By the third time she recognised the nausea and headache, and sat down to avoid passing out. She also experienced headaches, chest pain, shortness of breath and her lips turned blue.
“I thought I’d eaten something which made my lips blue, like one of those blue lollies,” she said.
After a visit to her GP, Celeste was referred for several tests including a head scan to look for signs of epilepsy. Suspecting the abdomen pain was caused by gall stones, Celeste’s doctor also ordered a CT scan.
“That’s when they saw the extra fluid around the heart,” she says. “Then they had to work out why it was there.”

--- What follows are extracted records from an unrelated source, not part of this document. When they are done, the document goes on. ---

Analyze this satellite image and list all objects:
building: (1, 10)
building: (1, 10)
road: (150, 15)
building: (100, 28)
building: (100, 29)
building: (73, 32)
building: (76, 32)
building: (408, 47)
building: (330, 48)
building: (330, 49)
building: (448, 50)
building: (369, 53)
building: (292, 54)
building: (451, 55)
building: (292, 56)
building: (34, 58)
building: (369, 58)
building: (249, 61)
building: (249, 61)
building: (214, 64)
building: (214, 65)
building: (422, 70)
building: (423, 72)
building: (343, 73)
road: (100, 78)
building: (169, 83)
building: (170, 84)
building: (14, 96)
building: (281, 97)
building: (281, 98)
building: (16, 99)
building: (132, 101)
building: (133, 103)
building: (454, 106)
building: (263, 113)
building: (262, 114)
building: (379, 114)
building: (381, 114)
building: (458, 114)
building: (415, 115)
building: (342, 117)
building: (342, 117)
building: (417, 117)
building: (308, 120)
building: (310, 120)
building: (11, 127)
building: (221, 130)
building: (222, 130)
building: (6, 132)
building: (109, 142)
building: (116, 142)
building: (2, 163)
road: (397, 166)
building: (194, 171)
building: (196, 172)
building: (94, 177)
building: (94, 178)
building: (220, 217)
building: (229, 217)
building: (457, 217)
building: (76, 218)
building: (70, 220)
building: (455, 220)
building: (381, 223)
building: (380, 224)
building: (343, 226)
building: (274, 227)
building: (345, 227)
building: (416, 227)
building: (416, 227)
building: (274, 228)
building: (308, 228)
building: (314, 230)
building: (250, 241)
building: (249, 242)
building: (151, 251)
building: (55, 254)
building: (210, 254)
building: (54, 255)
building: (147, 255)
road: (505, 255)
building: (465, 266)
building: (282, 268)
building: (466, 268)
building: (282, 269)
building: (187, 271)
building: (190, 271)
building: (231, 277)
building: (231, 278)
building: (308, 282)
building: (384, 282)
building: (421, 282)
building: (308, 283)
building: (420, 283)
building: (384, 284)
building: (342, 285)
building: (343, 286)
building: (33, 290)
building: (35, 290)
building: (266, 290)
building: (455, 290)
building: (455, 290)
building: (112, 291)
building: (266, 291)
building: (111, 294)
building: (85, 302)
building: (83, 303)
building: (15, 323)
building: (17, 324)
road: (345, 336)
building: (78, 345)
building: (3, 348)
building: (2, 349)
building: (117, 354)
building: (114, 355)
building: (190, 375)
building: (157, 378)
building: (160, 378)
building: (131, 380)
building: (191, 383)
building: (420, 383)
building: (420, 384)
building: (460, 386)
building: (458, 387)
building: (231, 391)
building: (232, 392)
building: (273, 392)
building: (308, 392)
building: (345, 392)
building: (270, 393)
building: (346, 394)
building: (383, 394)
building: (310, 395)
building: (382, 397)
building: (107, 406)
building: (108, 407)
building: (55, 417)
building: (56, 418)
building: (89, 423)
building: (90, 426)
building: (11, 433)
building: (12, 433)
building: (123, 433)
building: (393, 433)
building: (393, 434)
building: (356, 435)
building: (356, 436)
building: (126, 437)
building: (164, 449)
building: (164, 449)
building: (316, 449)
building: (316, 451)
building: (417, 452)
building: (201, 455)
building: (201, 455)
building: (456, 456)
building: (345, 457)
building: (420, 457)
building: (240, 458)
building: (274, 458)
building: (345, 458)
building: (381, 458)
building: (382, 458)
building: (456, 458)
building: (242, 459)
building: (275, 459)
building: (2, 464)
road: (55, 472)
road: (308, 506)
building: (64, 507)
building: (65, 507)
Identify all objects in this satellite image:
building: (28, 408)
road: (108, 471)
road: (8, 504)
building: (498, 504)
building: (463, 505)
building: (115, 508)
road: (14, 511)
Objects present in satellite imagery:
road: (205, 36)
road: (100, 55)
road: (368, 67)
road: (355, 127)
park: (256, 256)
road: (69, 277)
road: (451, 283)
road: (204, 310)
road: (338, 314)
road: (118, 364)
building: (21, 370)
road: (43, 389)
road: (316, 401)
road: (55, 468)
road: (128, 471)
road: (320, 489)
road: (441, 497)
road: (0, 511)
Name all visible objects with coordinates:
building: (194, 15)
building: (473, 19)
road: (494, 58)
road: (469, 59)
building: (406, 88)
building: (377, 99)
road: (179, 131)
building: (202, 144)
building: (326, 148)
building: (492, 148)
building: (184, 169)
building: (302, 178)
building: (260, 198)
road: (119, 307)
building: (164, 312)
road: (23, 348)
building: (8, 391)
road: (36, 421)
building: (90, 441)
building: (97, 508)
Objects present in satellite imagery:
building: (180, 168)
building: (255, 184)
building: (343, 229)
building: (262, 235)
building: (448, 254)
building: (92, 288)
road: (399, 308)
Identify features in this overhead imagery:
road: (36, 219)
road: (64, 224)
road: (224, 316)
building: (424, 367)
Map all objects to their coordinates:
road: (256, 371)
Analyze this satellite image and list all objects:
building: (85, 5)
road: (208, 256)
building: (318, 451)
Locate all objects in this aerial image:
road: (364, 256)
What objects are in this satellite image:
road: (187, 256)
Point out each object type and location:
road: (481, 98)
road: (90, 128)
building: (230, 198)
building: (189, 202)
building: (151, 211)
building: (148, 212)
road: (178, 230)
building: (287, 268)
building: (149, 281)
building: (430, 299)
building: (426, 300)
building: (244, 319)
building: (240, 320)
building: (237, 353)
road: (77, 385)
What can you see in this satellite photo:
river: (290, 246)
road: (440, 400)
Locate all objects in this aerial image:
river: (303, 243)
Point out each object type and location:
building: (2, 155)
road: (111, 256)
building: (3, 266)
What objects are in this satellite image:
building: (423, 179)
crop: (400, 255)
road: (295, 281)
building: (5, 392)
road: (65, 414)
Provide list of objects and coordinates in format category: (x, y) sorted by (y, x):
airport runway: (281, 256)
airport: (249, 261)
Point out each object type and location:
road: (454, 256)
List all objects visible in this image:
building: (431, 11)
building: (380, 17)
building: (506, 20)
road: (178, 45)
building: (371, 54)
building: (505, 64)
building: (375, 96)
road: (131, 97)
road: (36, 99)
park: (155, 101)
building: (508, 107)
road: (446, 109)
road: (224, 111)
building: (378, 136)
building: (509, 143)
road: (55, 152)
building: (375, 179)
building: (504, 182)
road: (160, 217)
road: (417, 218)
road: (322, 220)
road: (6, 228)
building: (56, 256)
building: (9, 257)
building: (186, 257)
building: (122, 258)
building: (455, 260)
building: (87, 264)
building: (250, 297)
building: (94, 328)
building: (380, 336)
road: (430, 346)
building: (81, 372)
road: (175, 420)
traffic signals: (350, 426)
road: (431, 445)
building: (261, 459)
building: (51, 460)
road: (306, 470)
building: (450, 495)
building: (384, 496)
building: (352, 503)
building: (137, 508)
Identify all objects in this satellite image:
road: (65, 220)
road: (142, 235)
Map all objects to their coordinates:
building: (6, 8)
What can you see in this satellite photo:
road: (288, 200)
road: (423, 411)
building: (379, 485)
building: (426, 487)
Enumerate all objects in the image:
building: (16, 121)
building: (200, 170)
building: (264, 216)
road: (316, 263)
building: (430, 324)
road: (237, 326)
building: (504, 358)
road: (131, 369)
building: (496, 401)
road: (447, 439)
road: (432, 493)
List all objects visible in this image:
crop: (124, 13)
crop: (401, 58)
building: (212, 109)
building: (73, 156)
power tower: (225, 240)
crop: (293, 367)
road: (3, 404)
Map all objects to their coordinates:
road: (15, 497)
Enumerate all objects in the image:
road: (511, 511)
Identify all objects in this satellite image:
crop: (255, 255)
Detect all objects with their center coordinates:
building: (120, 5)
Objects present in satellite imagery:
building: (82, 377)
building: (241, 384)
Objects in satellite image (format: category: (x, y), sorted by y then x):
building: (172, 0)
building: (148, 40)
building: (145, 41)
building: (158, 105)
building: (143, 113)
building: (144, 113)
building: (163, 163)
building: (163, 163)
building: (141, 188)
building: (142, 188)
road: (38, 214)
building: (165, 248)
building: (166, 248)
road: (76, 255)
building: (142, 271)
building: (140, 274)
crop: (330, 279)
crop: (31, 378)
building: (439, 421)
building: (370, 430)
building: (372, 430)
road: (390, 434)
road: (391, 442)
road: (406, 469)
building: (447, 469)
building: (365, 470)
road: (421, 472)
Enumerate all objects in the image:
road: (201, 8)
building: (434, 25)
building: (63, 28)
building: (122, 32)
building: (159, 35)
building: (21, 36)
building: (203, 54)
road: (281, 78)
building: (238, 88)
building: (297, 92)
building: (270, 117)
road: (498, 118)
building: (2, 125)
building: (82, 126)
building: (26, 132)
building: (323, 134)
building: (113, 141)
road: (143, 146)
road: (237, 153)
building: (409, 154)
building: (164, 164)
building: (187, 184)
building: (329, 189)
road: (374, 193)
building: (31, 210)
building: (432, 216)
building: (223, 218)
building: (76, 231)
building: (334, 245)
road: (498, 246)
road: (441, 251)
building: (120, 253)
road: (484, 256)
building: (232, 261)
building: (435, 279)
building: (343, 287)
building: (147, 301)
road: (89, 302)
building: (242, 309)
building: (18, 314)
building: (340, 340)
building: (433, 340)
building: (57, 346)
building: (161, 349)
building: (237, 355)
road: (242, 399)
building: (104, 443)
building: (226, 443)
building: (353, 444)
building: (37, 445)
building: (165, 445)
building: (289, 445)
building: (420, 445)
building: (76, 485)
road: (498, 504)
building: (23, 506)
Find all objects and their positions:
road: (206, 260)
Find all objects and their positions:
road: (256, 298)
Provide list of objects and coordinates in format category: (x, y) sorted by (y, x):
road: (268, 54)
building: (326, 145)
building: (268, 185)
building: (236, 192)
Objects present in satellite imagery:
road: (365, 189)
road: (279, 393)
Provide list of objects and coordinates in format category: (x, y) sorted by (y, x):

Two weeks of tests led to the diagnosis of pulmonary hypertension and Celeste was told people usually only survive two years. She was transferred to The Prince Charles Hospital, Queensland’s Centre for Pulmonary Transplantation and Vascular Disease.
Through the pulmonary hypertension program, run by Dr Fiona Kermeen, Celeste was given a combination of medications to reduce her symptoms. Recently, after five years, she switched from the Pic line in her arm to an inhaled drug.
“I was only to walk a few steps. In two metres I’d be puffed, completely out of breath… It restricts me from doing activities that would exert me, running around. Riding a bike on a flat area is OK. The medicine allows me to do activities and exercise.”
Pulmonary hypertension affects around 100 people per million, mainly young women and often after they’ve had a child. Britney had just turned four when her mother was diagnosed.
“When she was young she didn’t understand much of it and I couldn’t really explain. But she understands now and she asks questions. She’s very understanding. She does get frustrated that I can’t do certain things with her, but she accepts that I can’t. I might’ve got it even if I hadn’t had her, so I’m glad I did.”
It’s hard to believe this vivacious young woman with the huge smile has spent the last five years with a machine attached to her arm. The new inhaler allows Celeste to get into the pool with her daughter, for the first time since Britney was four.
“That’s how people could tell I was sick. Now I don’t have to worry about changing dressings every week. You feel a bit more free… You feel normal, a lot more normal. I’ve been on the transplant list twice and taken off because the medications I’ve got are working for me.”